Standardize scale-level data using normative sample statistics.

PARAMETER DESCRIPTION
data

DataFrame containing scale-level data.

TYPE: DataFrame

scales

Tuple of column names or indices corresponding to scale-level data to standardize.

TYPE: tuple[str | int] DEFAULT: None

instrument

An instrument object from the package. To see the available instruments, use show_instruments().

TYPE: Instrument | str

sample_id

The ID of the normative sample to use for standardization.

TYPE: int | str

prefix

Prefix to add to standardized column names, by default "".

TYPE: str DEFAULT: ''

suffix

Suffix to add to standardized column names, by default "_z".

TYPE: str DEFAULT: '_z'

append

Whether to append standardized columns to the original DataFrame, or return only the standardized columns, by default True.

TYPE: bool DEFAULT: True

RETURNS DESCRIPTION
DataFrame

DataFrame with standardized scale-level data.

RAISES DESCRIPTION
TypeError

If data is not a DataFrame or scales is not a sequence.

ValueError

If any scale in scales is not a column in data.
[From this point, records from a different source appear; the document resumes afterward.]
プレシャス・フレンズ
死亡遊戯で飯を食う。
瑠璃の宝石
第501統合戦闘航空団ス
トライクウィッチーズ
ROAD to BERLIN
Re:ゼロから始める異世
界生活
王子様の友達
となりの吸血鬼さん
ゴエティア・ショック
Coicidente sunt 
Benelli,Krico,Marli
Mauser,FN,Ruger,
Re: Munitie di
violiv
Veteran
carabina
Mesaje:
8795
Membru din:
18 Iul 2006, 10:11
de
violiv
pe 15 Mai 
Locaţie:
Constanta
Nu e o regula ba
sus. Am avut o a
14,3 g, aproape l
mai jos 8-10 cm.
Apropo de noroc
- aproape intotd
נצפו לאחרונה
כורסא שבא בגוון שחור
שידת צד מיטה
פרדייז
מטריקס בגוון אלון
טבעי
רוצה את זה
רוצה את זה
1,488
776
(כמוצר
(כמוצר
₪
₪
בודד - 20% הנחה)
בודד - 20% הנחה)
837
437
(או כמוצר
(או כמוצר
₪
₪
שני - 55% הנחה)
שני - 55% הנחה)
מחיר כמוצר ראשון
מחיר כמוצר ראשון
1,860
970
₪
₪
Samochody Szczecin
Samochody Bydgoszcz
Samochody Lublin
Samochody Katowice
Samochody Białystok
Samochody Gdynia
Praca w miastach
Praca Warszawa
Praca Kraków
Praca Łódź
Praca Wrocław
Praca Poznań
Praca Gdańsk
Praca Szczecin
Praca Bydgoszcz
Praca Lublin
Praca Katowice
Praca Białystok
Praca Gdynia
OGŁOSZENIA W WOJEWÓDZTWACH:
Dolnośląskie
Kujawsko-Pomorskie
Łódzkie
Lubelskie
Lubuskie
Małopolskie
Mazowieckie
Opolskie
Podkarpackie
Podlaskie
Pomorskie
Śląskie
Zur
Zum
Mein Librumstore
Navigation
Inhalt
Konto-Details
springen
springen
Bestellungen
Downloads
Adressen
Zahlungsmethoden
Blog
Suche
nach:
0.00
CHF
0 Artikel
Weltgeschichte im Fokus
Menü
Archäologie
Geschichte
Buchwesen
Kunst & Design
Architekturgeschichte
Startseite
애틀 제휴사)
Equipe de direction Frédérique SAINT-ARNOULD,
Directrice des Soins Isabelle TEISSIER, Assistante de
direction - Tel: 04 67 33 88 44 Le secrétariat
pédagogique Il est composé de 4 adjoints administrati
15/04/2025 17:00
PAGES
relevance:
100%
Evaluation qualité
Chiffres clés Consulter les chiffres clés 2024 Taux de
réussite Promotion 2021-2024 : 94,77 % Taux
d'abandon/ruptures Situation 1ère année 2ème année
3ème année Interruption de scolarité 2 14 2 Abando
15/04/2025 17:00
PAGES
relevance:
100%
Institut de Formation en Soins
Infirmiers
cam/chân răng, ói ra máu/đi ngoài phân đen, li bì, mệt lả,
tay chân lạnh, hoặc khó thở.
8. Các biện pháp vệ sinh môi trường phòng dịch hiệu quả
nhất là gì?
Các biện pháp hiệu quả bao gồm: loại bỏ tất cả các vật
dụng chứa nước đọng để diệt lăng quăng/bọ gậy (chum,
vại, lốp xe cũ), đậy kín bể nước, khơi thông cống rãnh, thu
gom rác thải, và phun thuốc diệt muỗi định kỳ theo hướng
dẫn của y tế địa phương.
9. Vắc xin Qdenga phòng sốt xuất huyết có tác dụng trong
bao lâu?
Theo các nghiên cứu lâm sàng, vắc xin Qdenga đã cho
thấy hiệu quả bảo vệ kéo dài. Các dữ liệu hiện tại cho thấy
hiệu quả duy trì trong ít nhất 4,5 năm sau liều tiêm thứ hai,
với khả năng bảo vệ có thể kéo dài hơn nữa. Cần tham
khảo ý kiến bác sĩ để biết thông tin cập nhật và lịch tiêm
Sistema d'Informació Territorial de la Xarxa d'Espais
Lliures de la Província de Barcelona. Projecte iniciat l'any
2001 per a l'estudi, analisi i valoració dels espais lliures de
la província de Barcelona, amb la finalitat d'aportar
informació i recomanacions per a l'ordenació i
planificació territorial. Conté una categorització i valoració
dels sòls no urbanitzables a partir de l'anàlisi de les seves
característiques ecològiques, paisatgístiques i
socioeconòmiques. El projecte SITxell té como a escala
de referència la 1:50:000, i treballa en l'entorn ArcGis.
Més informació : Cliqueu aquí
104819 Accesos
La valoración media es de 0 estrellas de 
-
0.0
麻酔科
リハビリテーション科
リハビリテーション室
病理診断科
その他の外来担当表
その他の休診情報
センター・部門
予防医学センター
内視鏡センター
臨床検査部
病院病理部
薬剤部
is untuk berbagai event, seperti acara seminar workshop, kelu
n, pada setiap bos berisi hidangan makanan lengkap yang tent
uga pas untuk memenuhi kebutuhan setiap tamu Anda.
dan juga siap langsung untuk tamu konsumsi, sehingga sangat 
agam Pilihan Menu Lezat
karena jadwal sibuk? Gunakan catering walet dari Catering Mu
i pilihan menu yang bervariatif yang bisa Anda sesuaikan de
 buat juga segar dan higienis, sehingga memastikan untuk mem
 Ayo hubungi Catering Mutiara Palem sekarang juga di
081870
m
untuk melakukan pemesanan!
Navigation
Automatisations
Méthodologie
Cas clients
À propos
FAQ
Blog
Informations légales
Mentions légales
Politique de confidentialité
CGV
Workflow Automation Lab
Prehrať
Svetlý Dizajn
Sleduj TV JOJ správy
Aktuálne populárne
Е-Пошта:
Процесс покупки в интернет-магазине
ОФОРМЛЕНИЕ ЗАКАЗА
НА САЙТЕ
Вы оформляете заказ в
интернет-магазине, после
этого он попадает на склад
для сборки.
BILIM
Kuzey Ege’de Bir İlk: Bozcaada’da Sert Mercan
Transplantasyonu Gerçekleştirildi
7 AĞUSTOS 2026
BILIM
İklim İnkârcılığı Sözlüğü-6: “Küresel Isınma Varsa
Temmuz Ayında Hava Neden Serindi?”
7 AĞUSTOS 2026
Source code in src/circumplex/utils/tidying_functions.py
def norm_standardize(
    data: pd.DataFrame,
    instrument: Instrument | str,
    sample_id: int,
    scales: Iterable[str | int] | None = None,
    prefix: str = "",
    suffix: str = "_z",
    *,
    append: bool = True,
) -> pd.DataFrame:
    """Standardize scale-level data using normative sample statistics.

    Parameters
    ----------
    data : pd.DataFrame
        DataFrame containing scale-level data.
    scales : tuple[str | int]
        Tuple of column names or indices corresponding to scale-level data
        to standardize.
    instrument : Instrument | str
        An instrument object from the package. To see the available
        instruments, use `show_instruments()`.
    sample_id : int | str
        The ID of the normative sample to use for standardization.
    prefix : str, optional
        Prefix to add to standardized column names, by default "".
    suffix : str, optional
        Suffix to add to standardized column names, by default "_z".
    append : bool, optional
        Whether to append standardized columns to the original DataFrame,
        or return only the standardized columns, by default True.

    Returns
    -------
    :
        DataFrame with standardized scale-level data.

    Raises
    ------
    TypeError
        If `data` is not a DataFrame or `scales` is not a sequence.
    ValueError
        If any scale in `scales` is not a column in `data`.
    """
    # Validate inputs
    # -- validate data and scales first (before trying to get instrument)
    if not isinstance(data, pd.DataFrame):
        msg = "Input 'data' must be a pandas DataFrame."
        raise TypeError(msg)
    if isinstance(scales, str):
        msg = "Input 'scales' must be a sequence of column names."
        raise TypeError(msg)
    if not isinstance(scales, Iterable) and scales is not None:
        msg = "Input 'scales' must be a sequence of column names or indices."
        raise TypeError(msg)

    # -- get instrument if a string is provided
    if isinstance(instrument, str):
        instrument = get_instrument(instrument)
    if not isinstance(instrument, Instrument):
        msg = "Input 'instrument' must be an Instrument instance."
        raise TypeError(msg)

    return instrument.norm_standardize(
        data,
        int(sample_id),
        scales=scales,
        prefix=prefix,
        suffix=suffix,
        append=append,
    )